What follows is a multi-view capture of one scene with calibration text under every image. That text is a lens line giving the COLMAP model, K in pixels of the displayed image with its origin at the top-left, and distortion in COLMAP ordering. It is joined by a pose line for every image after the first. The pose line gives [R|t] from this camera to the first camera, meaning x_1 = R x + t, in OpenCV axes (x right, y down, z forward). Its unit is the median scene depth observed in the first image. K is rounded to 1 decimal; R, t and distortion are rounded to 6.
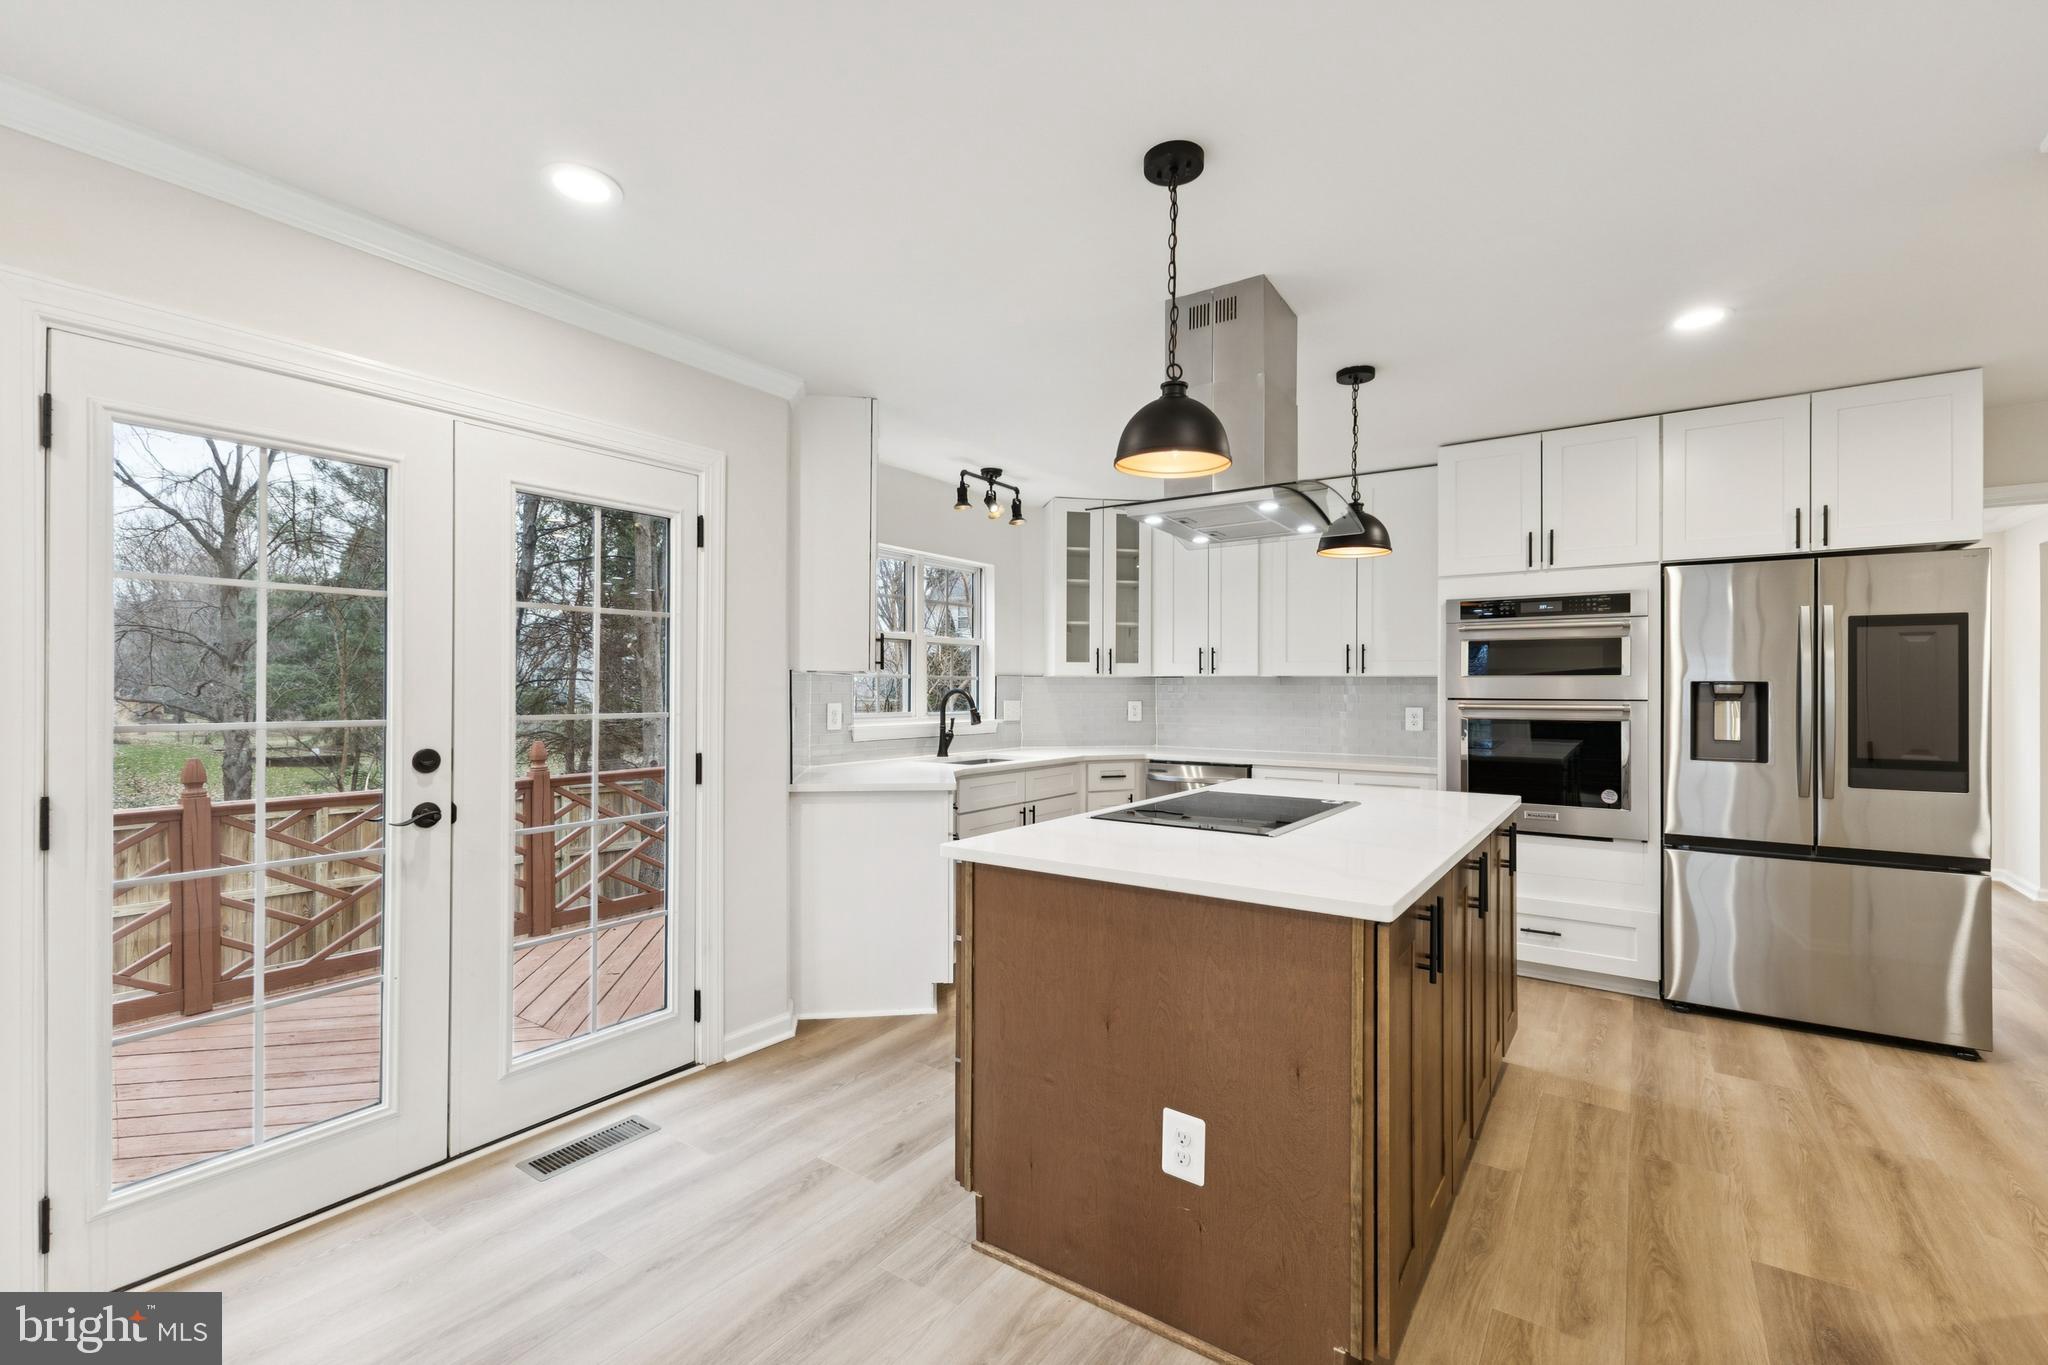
lens RADIAL K [[892.3, 0, 1026.1], [0, 892.3, 678.2], [0, 0, 1]] dist [0.013555, 0.000128]
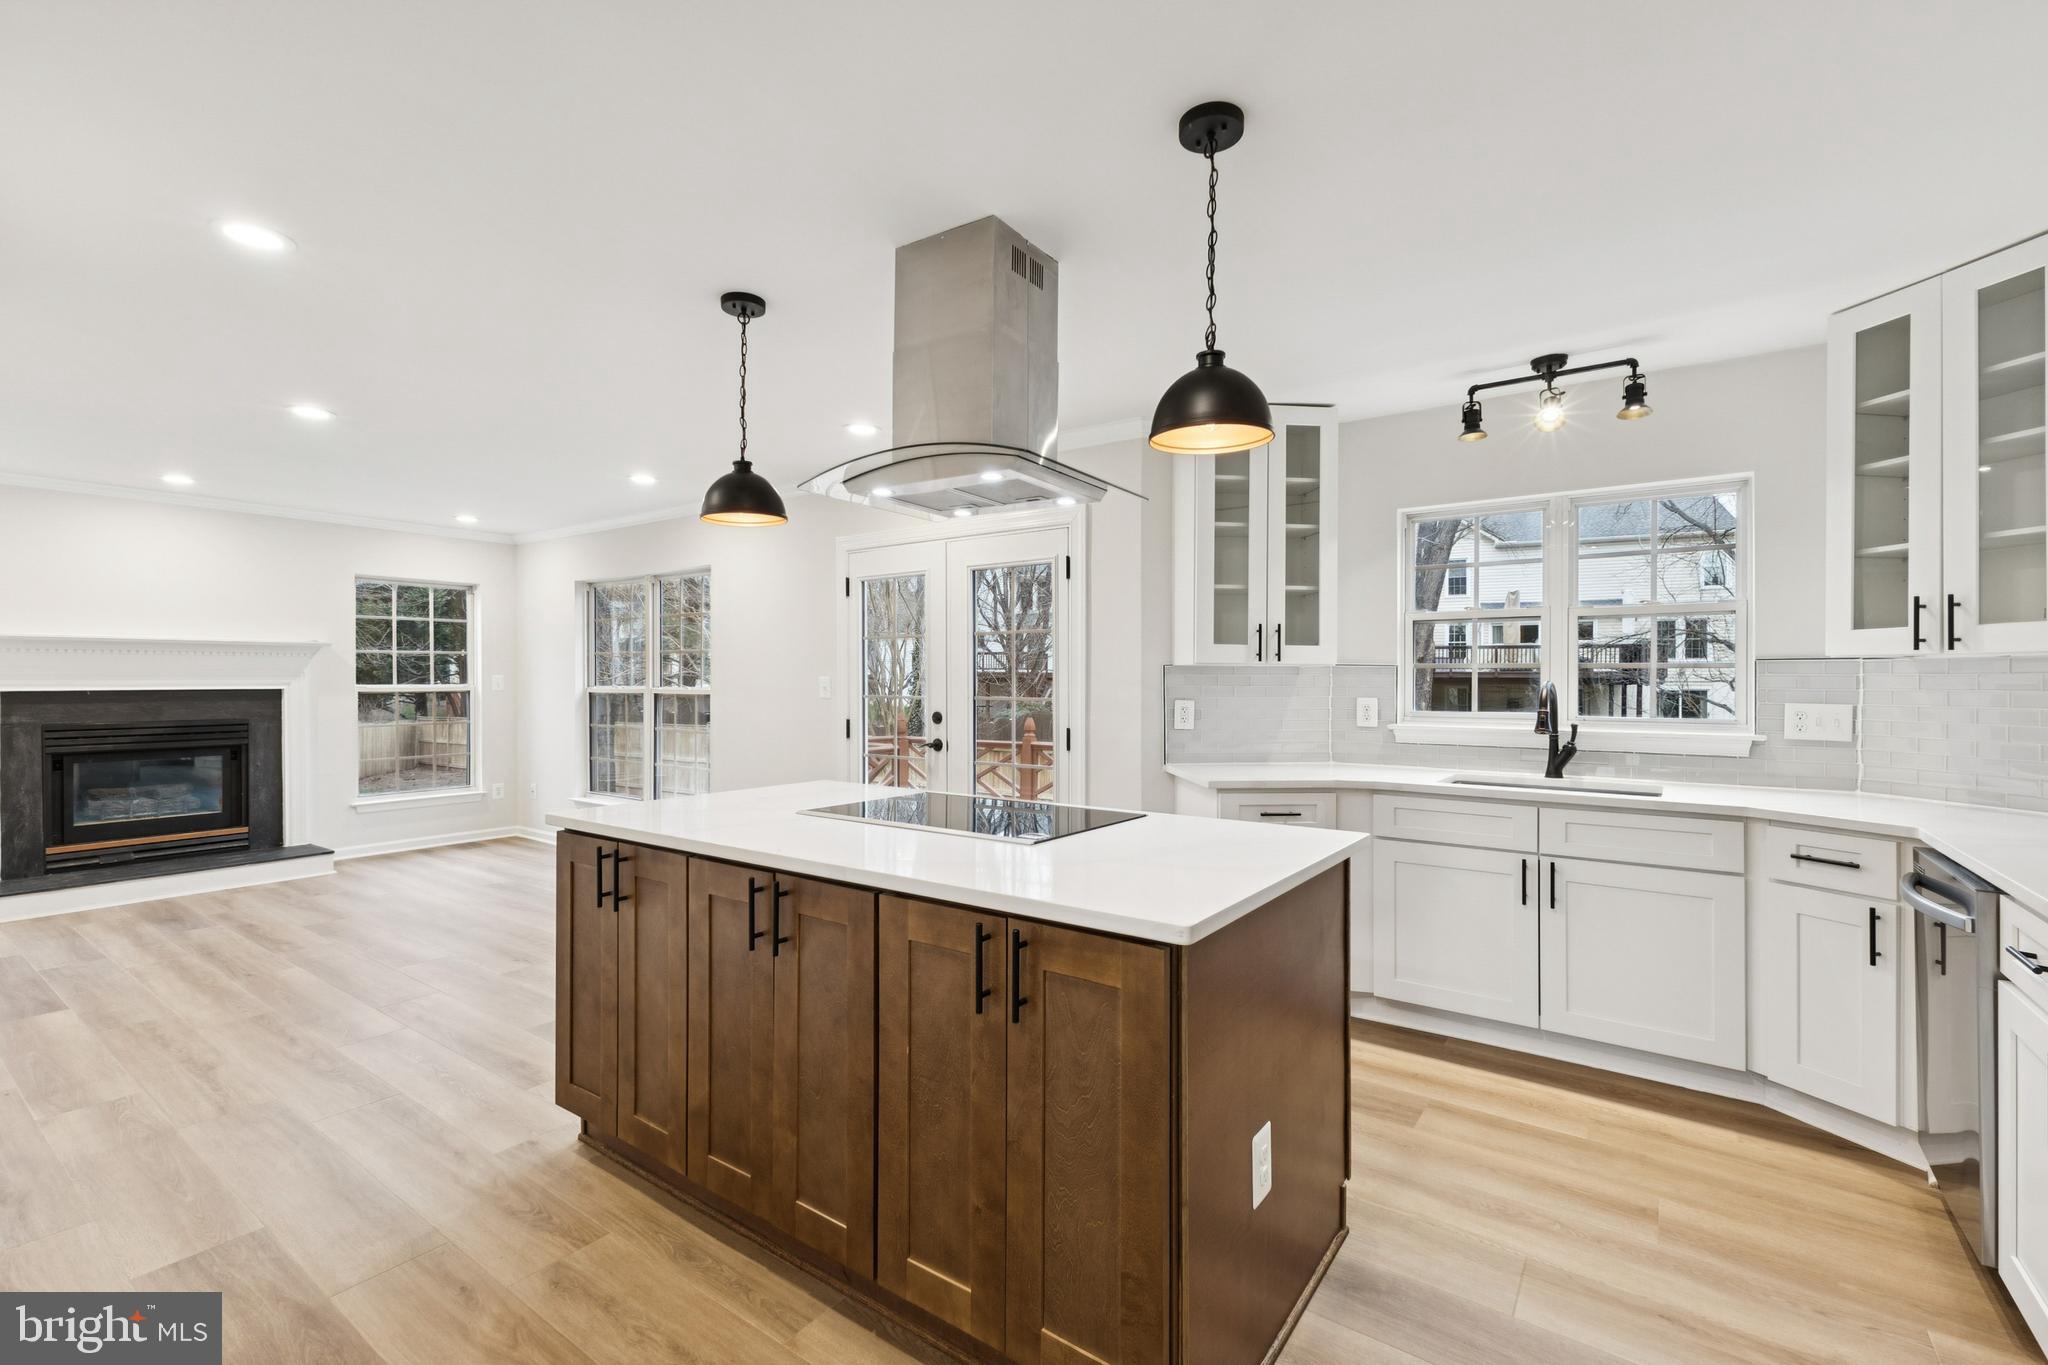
lens RADIAL K [[881.5, 0, 1024.0], [0, 881.5, 682.5], [0, 0, 1]] dist [0.012140, -0.005188]
pose [[-0.017926, -0.001530, -0.999838, 0.806243], [0.009145, 0.999957, -0.001695, 0.012060], [0.999797, -0.009174, -0.017911, 0.772163]]
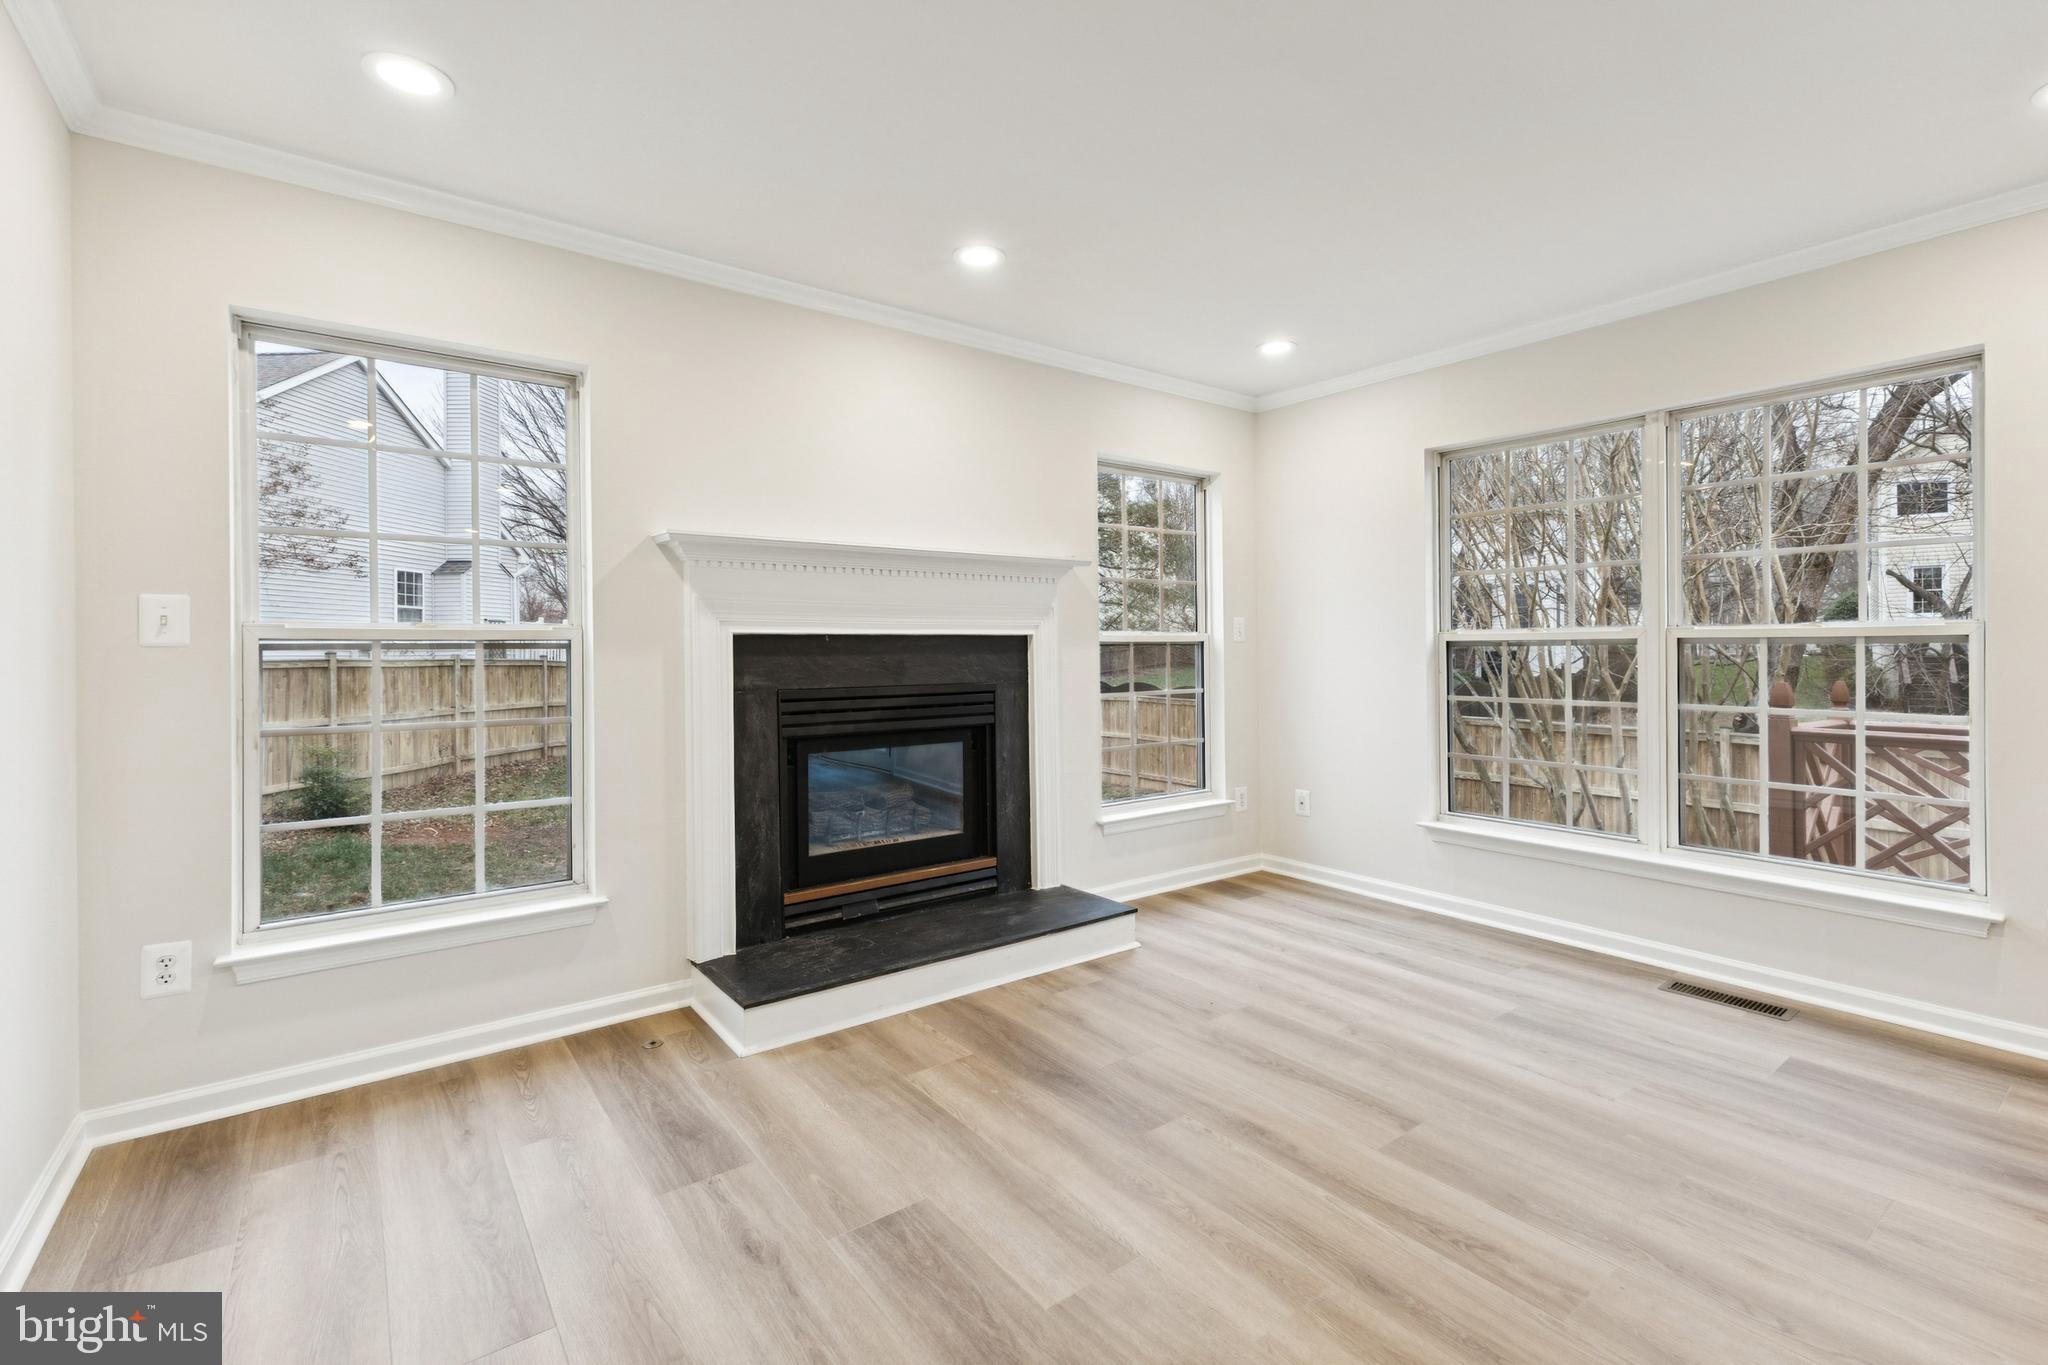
lens RADIAL K [[908.7, 0, 1025.8], [0, 908.7, 650.9], [0, 0, 1]] dist [0.001216, 0.000173]
pose [[-0.320975, 0.000854, -0.947087, 0.188318], [0.013482, 0.999902, -0.003668, 0.030497], [0.946992, -0.013945, -0.320956, -0.283917]]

----------------------------------------

▸ Assignment: Word for word, print out all of the records above; pass over the pictures.

▸ Task answer:
What follows is a multi-view capture of one scene with calibration text under every image. That text is a lens line giving the COLMAP model, K in pixels of the displayed image with its origin at the top-left, and distortion in COLMAP ordering. It is joined by a pose line for every image after the first. The pose line gives [R|t] from this camera to the first camera, meaning x_1 = R x + t, in OpenCV axes (x right, y down, z forward). Its unit is the median scene depth observed in the first image. K is rounded to 1 decimal; R, t and distortion are rounded to 6.
lens RADIAL K [[892.3, 0, 1026.1], [0, 892.3, 678.2], [0, 0, 1]] dist [0.013555, 0.000128]
lens RADIAL K [[881.5, 0, 1024.0], [0, 881.5, 682.5], [0, 0, 1]] dist [0.012140, -0.005188]
pose [[-0.017926, -0.001530, -0.999838, 0.806243], [0.009145, 0.999957, -0.001695, 0.012060], [0.999797, -0.009174, -0.017911, 0.772163]]
lens RADIAL K [[908.7, 0, 1025.8], [0, 908.7, 650.9], [0, 0, 1]] dist [0.001216, 0.000173]
pose [[-0.320975, 0.000854, -0.947087, 0.188318], [0.013482, 0.999902, -0.003668, 0.030497], [0.946992, -0.013945, -0.320956, -0.283917]]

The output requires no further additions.